Diariamente Olavo vai até a casa onde o pai morava, no bairro de Santa Rita, e empunha o grande pilão esculpido por Agostinho. Apesar de receita simples (amendoim, açúcar, farinha de mandioca e uma pitada de sal), a paçoca doce exige técnica e, no caso do pilão, esforço físico. 

“A produção de paçoca começou com a minha bisavó, em 1919, na Fazenda Boa Vista. Quando ela se casou, veio morar nesta casa. Isso já tem 72 anos”, conta Olavo.

Formado em engenharia industrial, Olavo deixou o trabalho no ano passado para dedicar-se apenas aos doces, outra tradição da família.  “Minha avó teve nove filhos e sustentou todos eles vendendo doce”, conta. 

Seguiu os passos do pai, que, em 1953, abandonou o trabalho de técnico em desenho em São Paulo e retornou a Guaratinguetá para ajudar a mãe na confecção de doces caseiros. Além de todos os predicados já enumerados acima, Olavo descreve o pai como um homem de curiosidade inata. 

“Ele começou a pesquisar a fundo para descobrir o porquê da paçoca”, diz. A dedicação de Agostinho ao estudo da origem da paçoca acabou rendendo frutos: ele se tornou palestrante em eventos e entidades, passou a ser convidado por chefs para dar cursos sobre cozinha regional e concedeu entrevistas a jornais, revistas e programas de TV. 

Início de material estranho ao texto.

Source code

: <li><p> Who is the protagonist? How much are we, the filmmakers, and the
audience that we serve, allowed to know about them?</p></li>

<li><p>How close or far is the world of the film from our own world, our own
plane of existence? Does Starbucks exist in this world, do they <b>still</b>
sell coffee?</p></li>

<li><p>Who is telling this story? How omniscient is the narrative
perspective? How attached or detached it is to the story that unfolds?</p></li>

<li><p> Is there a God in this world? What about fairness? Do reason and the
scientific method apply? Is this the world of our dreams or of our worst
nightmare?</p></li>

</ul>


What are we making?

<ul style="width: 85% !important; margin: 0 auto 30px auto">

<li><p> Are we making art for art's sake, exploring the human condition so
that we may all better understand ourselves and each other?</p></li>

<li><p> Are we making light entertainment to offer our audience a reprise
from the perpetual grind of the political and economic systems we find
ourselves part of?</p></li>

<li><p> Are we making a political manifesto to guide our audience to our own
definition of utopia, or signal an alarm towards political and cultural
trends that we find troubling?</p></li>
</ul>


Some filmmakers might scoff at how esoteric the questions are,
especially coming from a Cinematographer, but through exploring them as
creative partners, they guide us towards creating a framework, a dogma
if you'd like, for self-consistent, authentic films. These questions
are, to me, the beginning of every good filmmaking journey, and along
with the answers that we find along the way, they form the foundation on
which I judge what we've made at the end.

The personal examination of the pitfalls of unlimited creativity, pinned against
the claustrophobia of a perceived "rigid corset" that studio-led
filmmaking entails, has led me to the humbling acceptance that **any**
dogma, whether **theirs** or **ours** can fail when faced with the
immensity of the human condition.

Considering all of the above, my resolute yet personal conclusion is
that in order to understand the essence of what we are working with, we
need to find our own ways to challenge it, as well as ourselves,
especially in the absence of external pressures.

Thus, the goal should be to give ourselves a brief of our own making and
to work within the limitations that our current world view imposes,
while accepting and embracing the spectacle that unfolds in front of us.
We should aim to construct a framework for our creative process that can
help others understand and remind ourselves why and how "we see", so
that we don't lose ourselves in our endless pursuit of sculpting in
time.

Agostinho não se limitou ao estudo. Também colocava na prática o seu conhecimento em experimentos. “Meu pai fazia a paçoca de carne seca, de torresmo, de bacalhau e de lambari”, lembra Olavo. Hoje, além da paçoca de amendoim (cerca de 600 quilos por mês) a produção da paçoca de carne também continua na família. 

E a tradição da paçoca continua firme na cidade: graças aos esforços de Agostinho, em 2006 a Câmara Municipal de Guaratinguetá aprovou a Lei no. 3.860, que instituiu a Semana da Paçoca, comemorada desde então entre o Domingo de Ramos e o Domingo de Páscoa.